The service is being offered at designated pop-up sites, where Altman says there are “lines [of people] around the world” waiting to have their eyeballs scanned by an orb.

In exchange for providing their biometric ocular data, users are paid 25 Worldcoin tokens (WLD), a cryptocurrency created by the company. Ultimately, Worldcoin and its backers — which include LinkedIn co-founder and Jeffrey Epstein associate Reid Hoffman — hope the cryptocurrency will be adopted globally to redistribute wealth in the form of a universal basic income. They also aim for World ID to “enable global democratic processes and novel forms of governance” like online voting.

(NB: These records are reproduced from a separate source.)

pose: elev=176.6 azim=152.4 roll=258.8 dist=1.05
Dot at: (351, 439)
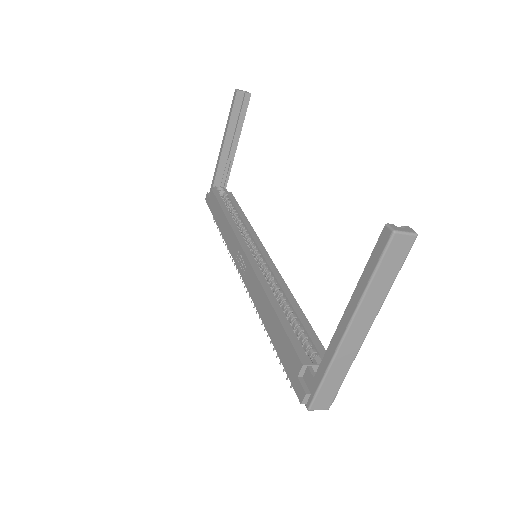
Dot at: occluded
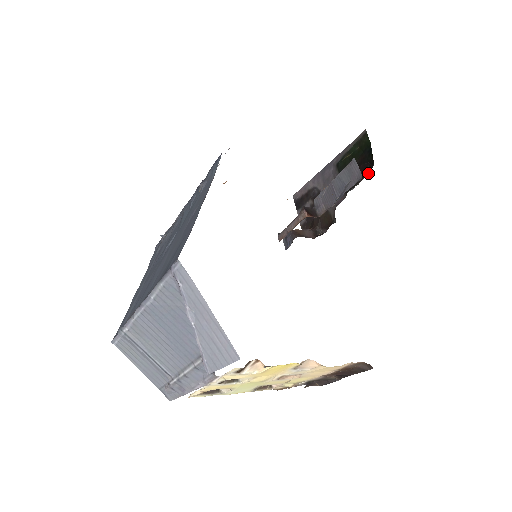
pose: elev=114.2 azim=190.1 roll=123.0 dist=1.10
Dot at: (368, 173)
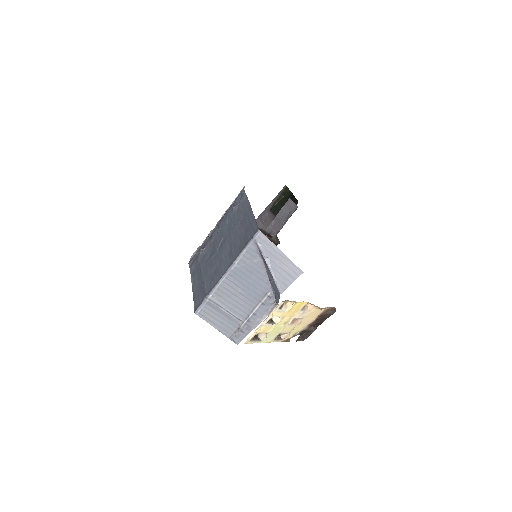
Dot at: occluded
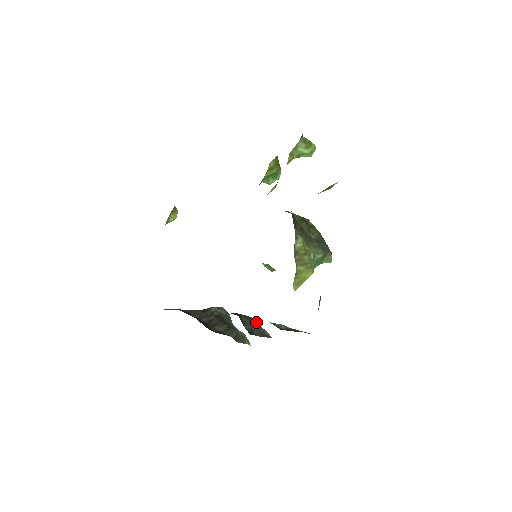
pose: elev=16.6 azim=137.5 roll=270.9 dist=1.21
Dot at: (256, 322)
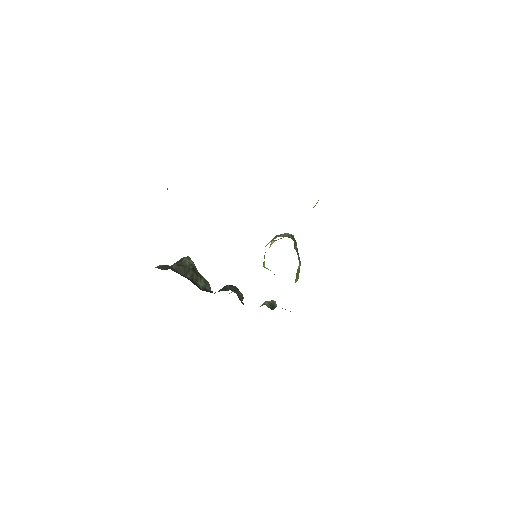
Dot at: (238, 289)
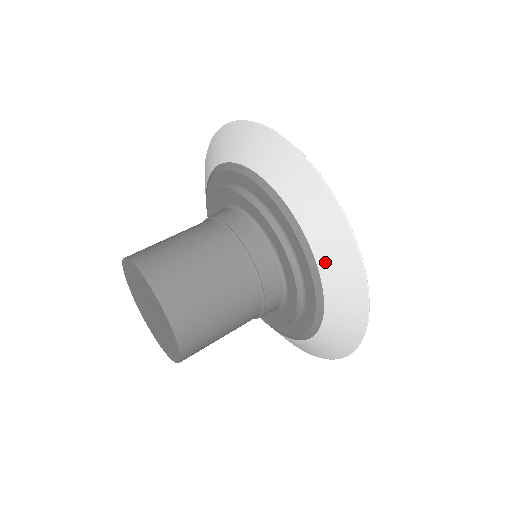
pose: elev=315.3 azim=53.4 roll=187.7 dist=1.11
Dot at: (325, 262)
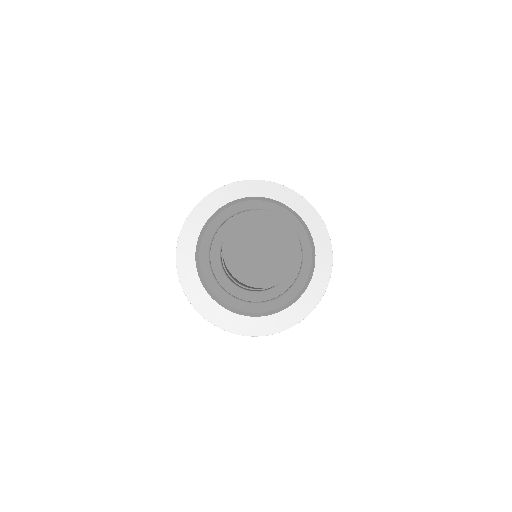
Dot at: (271, 195)
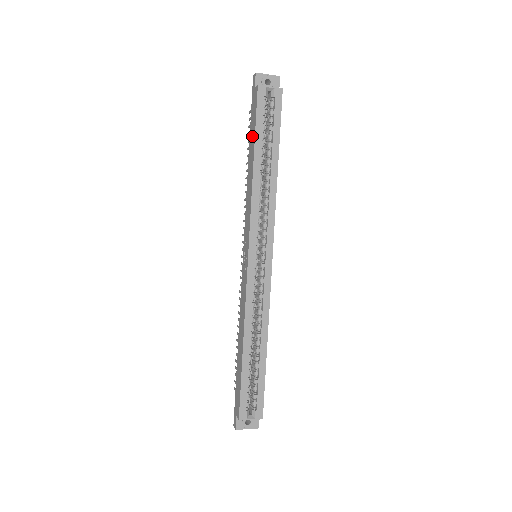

It is evident from the company’s website that Worldcoin is intended to enable digital IDs tied to digital money, which it lauds as “safer than cash”:

Digital money is safer than cash, which can be more easily stolen or forged. This is especially important in crisis situations where instant cross-border financial transactions need to be possible, such as during the Ukrainian refugee crisis, where USDC was used to distribute direct aid. Additionally, digital money is an asset that individuals can own and control directly without having to trust third parties.

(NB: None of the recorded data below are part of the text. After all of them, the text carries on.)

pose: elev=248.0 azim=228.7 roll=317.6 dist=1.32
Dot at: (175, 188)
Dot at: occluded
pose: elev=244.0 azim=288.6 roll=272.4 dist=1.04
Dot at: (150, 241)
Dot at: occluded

The digital money and digital IDs can be used in social benefit programs, the company suggests:

Crucial elements of modern society, including subsidies and social welfare, can be rendered more equitably by employing proof of personhood. This is particularly pertinent in developing economies, where social benefit programs confront the issue of resource capture—fake identities employed to acquire more than a person’s fair share of resources.

Some have expressed concern that unlike cash, which is accepted regardless of the bearer, a digital passport like World ID could be used to completely cancel someone’s personhood if authorities choose to shut it down.

European regulators are expressing concern about Worldcoin’s data practices. French data protection authority Commission nationale de l’informatique et des libertés (CNIL) Friday announced it is investigating Worldcoin for its data collection and storage.

“The legality of [Worldcoin’s data] collection seems questionable, as do the conditions for storing biometric data,” a CNIL spokesperson told Fortune continuing, “Worldcoin collected data in France, and the CNIL initiated investigations.”

As of publication, Worldcoin is selling for $0.0145 and over two million people have reportedly signed up for the service.